It turned out that media apparently got the story of the sobbing toddler all sorts of wrong. And while newsrooms are in lockstep agreement that they oppose strong border enforcement, that view is not popular among the rest of the country.

When asked which policy they prefer for how to handle families that are stopped for crossing the border illegally, two-thirds of the 1,500 surveyed said they support detention for lawbreakers and less than 20 percent responded that they support previous presidential administrations’ policy of letting the lawbreakers enter the country with a promise to return for a later court date. The poll was taken June 17-19, at the height of media outrage over the policy.

When given a choice for how to handle illegal border crossing arrests, some 44 percent of Americans chose “hold families together in family detention centers until an immigration hearing at a later date.” Another 20 percent of U.S. adults chose detention options that would separate families. Only 19 percent chose to return to the policy of allowing people who cross the border illegally to go without detention on the promise they’d return for a court hearing at a later date.

The Economist/YouGov poll shows an American electorate fare more serious about border enforcement than what the media conversation would indicate.

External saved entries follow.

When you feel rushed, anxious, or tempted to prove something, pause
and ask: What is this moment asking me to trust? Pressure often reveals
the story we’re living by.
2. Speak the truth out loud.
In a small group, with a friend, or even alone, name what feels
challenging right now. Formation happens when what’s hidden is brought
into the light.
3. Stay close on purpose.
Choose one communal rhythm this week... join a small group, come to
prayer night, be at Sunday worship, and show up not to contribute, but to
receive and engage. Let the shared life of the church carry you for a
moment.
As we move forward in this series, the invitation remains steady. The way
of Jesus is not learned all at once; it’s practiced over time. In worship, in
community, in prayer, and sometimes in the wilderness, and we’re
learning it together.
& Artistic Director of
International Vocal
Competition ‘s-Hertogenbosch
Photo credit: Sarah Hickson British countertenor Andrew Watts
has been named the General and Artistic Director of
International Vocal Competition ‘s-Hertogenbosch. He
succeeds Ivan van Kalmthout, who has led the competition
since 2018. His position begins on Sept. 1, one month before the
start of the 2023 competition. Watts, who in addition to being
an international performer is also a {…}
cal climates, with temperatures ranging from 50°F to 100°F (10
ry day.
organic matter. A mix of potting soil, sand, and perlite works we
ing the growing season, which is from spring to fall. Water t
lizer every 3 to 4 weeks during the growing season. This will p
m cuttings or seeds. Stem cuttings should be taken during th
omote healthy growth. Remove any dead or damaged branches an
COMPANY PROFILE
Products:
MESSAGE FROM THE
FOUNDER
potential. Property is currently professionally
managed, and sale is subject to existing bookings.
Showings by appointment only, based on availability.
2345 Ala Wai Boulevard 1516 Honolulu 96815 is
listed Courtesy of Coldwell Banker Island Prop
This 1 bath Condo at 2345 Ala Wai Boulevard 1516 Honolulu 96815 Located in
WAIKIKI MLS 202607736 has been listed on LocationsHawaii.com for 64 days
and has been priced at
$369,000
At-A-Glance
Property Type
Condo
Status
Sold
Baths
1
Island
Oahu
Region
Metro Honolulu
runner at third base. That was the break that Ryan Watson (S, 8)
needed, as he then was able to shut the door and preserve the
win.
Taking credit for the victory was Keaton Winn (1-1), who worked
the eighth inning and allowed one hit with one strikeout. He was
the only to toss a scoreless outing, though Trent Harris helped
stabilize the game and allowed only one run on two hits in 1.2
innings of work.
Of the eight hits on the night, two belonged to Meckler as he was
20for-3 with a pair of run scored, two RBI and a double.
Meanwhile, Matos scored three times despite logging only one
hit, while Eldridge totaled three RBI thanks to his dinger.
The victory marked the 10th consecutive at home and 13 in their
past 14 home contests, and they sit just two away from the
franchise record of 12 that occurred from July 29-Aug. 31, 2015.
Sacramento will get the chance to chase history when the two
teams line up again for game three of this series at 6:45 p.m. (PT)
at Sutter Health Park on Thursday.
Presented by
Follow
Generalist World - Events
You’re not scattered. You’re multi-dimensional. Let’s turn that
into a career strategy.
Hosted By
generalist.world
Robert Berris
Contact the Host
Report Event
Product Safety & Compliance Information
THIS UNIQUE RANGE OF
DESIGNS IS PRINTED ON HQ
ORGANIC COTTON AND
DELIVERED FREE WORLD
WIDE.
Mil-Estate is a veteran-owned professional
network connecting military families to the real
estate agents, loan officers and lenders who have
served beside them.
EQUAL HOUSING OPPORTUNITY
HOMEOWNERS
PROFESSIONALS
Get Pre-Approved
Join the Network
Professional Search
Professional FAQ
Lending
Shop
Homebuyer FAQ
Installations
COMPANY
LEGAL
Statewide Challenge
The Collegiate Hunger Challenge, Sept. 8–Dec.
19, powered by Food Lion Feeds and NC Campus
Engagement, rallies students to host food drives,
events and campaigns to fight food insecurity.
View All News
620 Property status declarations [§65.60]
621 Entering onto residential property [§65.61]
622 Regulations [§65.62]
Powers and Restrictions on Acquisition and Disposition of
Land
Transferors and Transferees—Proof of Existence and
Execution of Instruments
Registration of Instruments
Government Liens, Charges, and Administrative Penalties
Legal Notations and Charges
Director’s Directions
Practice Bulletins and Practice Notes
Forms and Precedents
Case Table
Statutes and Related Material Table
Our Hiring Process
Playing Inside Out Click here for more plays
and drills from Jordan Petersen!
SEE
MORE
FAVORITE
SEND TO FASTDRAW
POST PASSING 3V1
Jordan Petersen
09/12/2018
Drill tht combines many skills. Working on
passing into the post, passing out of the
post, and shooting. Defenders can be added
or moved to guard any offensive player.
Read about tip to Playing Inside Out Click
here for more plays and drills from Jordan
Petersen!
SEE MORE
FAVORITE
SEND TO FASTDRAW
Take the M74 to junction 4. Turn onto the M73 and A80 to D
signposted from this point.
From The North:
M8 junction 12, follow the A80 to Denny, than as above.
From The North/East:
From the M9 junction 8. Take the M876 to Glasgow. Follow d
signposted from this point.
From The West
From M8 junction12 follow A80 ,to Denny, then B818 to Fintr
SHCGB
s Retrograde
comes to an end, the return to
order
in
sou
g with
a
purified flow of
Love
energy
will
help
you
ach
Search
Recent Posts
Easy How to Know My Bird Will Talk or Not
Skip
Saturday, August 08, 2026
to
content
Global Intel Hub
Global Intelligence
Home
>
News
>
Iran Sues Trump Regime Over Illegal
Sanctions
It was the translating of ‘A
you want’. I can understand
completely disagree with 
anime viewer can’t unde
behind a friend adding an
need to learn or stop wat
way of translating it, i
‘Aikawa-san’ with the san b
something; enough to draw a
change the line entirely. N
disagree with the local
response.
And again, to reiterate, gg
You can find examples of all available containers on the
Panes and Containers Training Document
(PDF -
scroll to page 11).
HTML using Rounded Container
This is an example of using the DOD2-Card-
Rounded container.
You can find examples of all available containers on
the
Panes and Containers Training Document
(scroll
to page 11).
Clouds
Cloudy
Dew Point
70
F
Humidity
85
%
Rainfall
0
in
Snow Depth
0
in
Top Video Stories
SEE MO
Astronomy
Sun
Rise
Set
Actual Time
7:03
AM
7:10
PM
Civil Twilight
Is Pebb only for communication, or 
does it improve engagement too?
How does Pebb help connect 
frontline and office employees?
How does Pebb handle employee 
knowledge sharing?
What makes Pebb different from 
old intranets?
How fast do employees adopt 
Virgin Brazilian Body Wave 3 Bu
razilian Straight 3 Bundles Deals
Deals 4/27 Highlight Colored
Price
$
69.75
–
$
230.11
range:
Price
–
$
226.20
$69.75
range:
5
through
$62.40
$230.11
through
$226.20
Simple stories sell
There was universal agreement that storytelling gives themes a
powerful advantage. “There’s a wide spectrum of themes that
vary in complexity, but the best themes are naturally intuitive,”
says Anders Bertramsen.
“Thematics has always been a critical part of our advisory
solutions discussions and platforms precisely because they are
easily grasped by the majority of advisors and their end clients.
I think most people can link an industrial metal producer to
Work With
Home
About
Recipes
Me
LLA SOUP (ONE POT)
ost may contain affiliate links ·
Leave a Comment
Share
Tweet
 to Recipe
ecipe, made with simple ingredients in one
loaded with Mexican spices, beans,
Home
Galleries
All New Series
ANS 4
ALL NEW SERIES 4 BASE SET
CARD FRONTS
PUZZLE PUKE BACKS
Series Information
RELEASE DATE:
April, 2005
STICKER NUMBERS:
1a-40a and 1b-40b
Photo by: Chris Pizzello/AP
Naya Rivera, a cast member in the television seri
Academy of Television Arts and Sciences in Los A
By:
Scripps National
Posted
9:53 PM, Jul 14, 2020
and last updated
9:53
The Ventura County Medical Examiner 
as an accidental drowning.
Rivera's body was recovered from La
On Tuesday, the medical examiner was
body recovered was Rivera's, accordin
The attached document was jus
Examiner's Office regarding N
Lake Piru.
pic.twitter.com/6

For instance, more Americans support treating the illegal crossing of the border as a criminal matter than a civil matter. Among Republicans, that percentage who support treating illegal border crossing as a criminal matter goes up to 74 percent. The poll also shows that 80 percent of Republicans support a border wall, 62 percent support deportation for all those in the country illegally, and 74 percent think that illegally crossing the border should be handled as a criminal matter.

If you get your news from the mainstream media, you’d think the American people were demanding lax border enforcement, when it’s the exact opposite. Again, this is particularly true of Republicans. While Republicans who oppose this policy dominate most right-of-center space on cable TV and in the media, only 4 percent of actual adults who identify as Republican strongly disapprove of the policy of jailing illegal border crossers. Some 85 percent of Republicans support either Trump’s executive order for family detention or something stricter. Only 7 percent oppose all such detentions.

The poll also shows that only 8 percent of American voters think illegal immigration is not a serious problem.